I've recently been accumulating some MySQL configuration variables that have defaults which have proven to be problematic in a high-volume production environment. The thing they all have in common is a network blip or two can trigger some very undesirable behavior.

max_connect_errors

If a client is having trouble connecting to MySQL, the server will give up waiting after connect_timeout seconds and increment the counter which tracks the number of connect errors it has seen for the host. Then, when that value reaches max_connect_errors, the client will be locked out until you issue a FLUSH HOSTS command. Worse yet, if you have occasionally network blips and never need to restart your MySQL boxes, these errors can accumulate over time and eventually cause you middle of the night pain.

See Host 'host name' is blocked in the MySQL docs. Sadly, there is no way to disable this check entirely. Setting the variable to 0 doesn't accomplish that. Your only real solutions are (a) setting it to a very high value (max_connect_errors=1844674407370954751), and (b) running an occasional FLUSH HOSTS command.
++++++++++++++++++++
SET TASK
Render this sentence from the MySQL configuration text in Spanish: "Sadly, there is no way to disable this check entirely." The lines after this point have no part in this work.

MATERIAL PROVIDED
++++++++++++++++++++
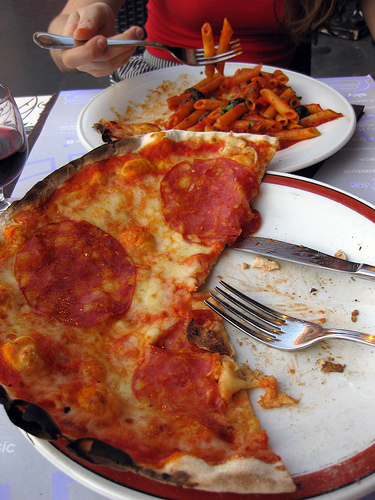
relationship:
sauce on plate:
[194, 297, 213, 315] [292, 190, 324, 243]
++++++++++++++++++++
COMPLETE OUTPUT
Lamentablemente, no hay forma de desactivar esta comprobación por completo.